A twofer. That writer points out where Britain is at:
- “Reeves’s spending plans amount to the State spending a staggering £48,000 for each of the 28million households in the land.“
- “Public spending remains out of control and will continue to grow at 2.3 per cent in real terms, a rate much faster than the private sector.”
- “The unfettered private sector in the UK is now tiny, perhaps less than a third of the entire economy. It is not a coincidence that as this highly productive free market sector has shrunk, so our economy has withered and growth stagnated. Consider when was the last time any significant manufacturer listed on the London Stock Exchange over the last 20 years? I can barely think of one.“
- WRT to that private sector he lists what is fettered, and it’s vast:
- “Energy policy entirely under state control.“
- “Transport policy is hardly free. Look at the railways.“
- “The banking sector is regulated to within an inch of its life, as is the City.“
- “Agriculture is under the regulatory and tax thumb.“
Over at the Telegraph, long time business journalist, Allister Heath (from which the cartoon of Reeves comes) is even more pessimistic and blunt, It is now too late for Britain to avoid financial Armageddon, but places the blame on an obvious but still surprising target:
We hate our politicians for lying to us – of course Reeves is plotting another tax raid, of course she doesn’t have a clue how to fund a proper military – and yet demand the impossible of them, hence why even Reform are nervous about questioning the welfare state.
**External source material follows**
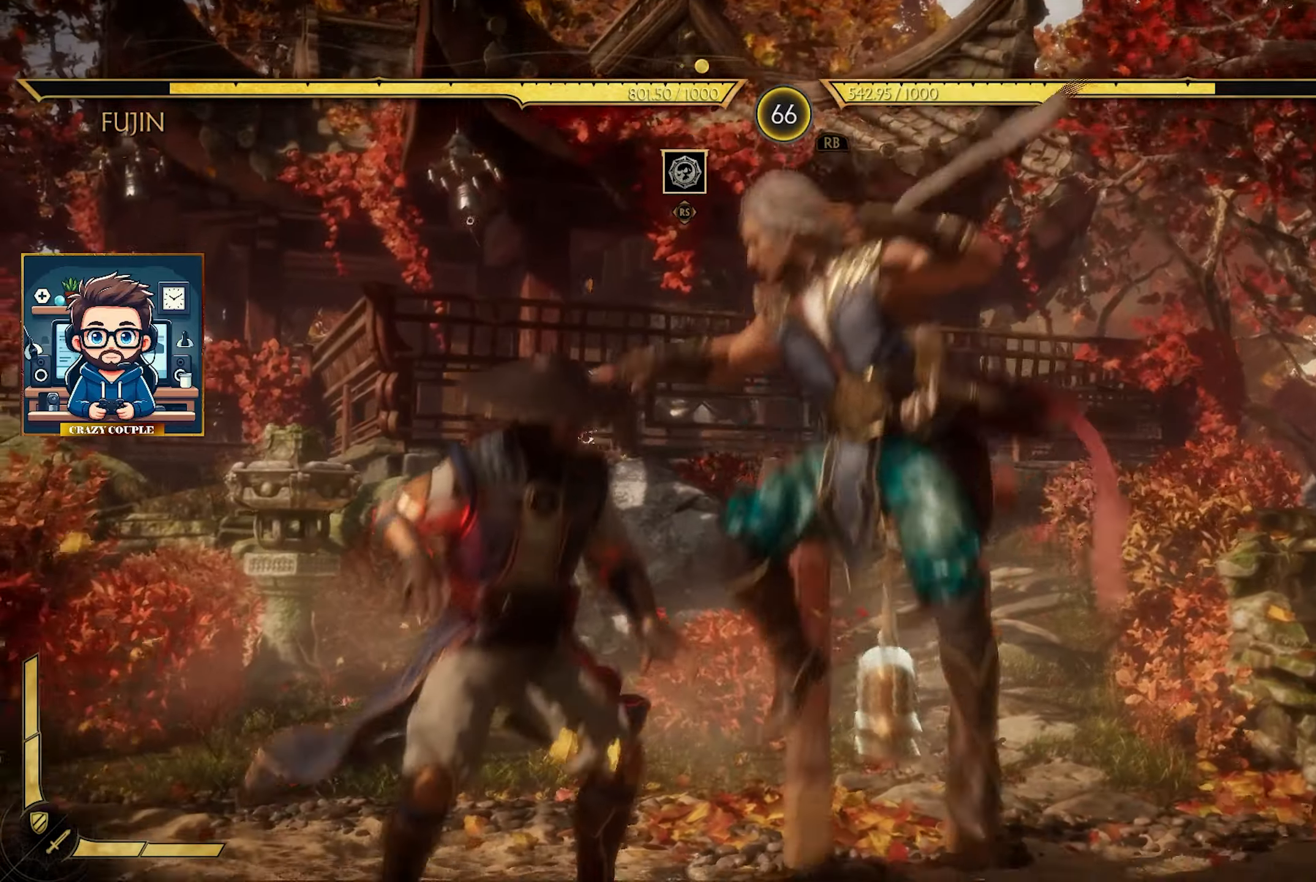
{"buttons": ["L3"], "left_stick": "up-left", "events": [[134, "R1", "up"], [200, "CROSS", "down"], [417, "CROSS", "up"]]}
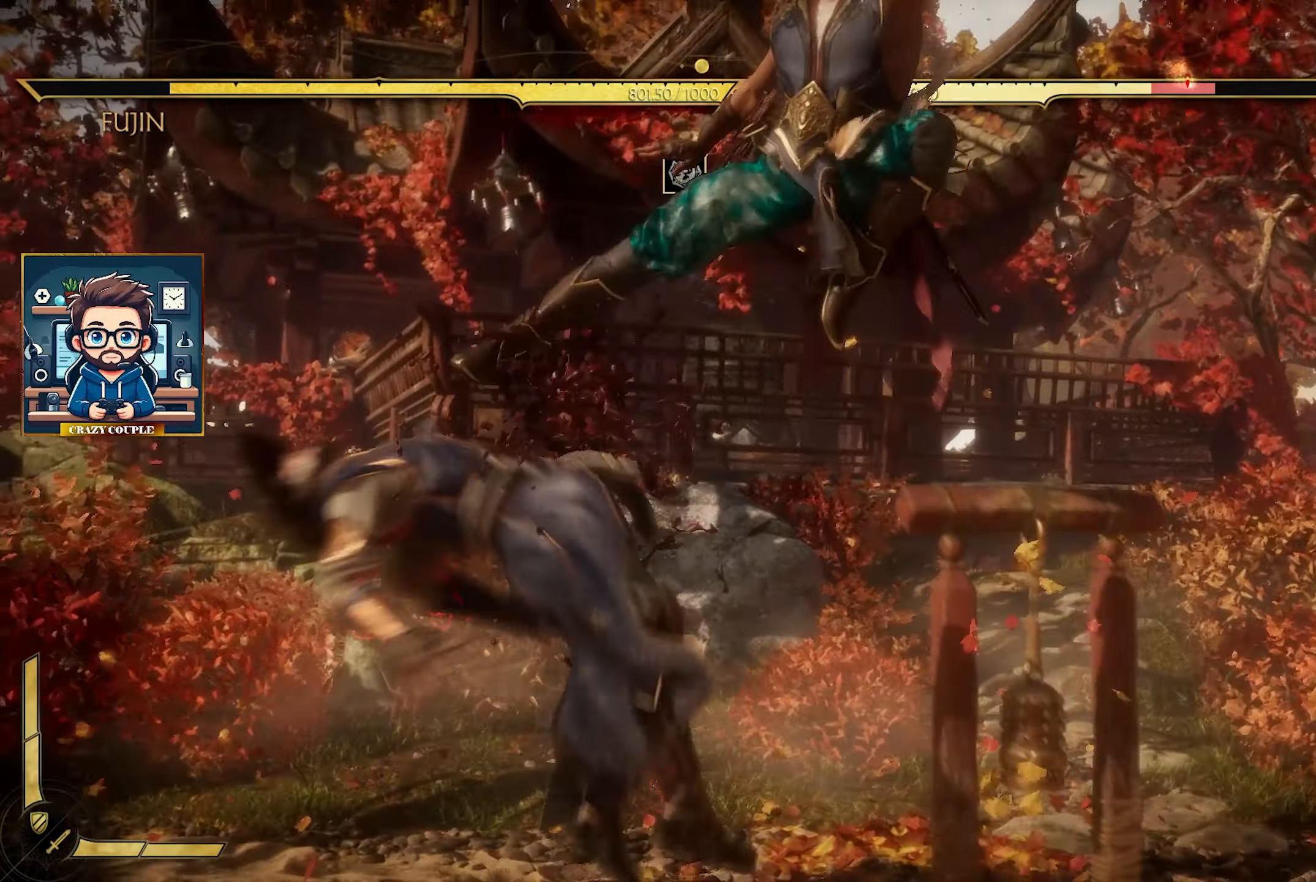
{"buttons": [], "left_stick": "left", "events": [[17, "CROSS", "down"], [134, "CROSS", "up"], [150, "L3", "up"], [367, "left_stick", "left"]]}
We are obsessed with “our rights”, and don’t want to hear about trade-offs, or personal responsibility, or deferred gratification, or that middle class welfare must end, or that “free” healthcare kills lives, or that carrots without sticks ruin a nation. Yet those who are picking up the bill for Labour’s fiscal incontinence – the top 5 per cent, business and entrepreneurs – are cracking under the strain, downing tools and heading for the exits.
Britain’s central pathology can be explained by one statistic. In 2023 (thanks, Tories), 52.6 per cent of all individuals lived in households receiving more in benefits and services than they paid in taxes… But the truly dreadful number is that 45.3 per cent of adults of working age are net recipients.…Even the 52.6 per cent statistic for net recipients underestimates the scale of the problem. It doesn’t include public sector workers, who depend entirely on taxpayers, and those who work for state-subsidised “charities”, NGOs or other bodies entirely or largely dependent on government contracts, subsidies and handouts
It has long been observed that whenever the recipients of government welfare outnumber the providers of the government revenue a nation is doomed because the former can outvote the latter. Thus while Reeves and Labour can smugly ignore the budget cuts “she never really believed in…”
….she is pushing Britain inexorably to a fiscal crisis: the deficit is out of control, the national debt is surging and gilt yields are higher than they were under Liz Truss. We are living beyond our means.
That last phrase being an oldie from the Right-WIng. But perhaps Labour would listen if the term applied instead was one of the Greenies favourites – sustainability.
I’m not quite as pessimistic about Britain’s economy as all these the writers are – but only for the very ironic reason that the inevitable destruction will provide a way out.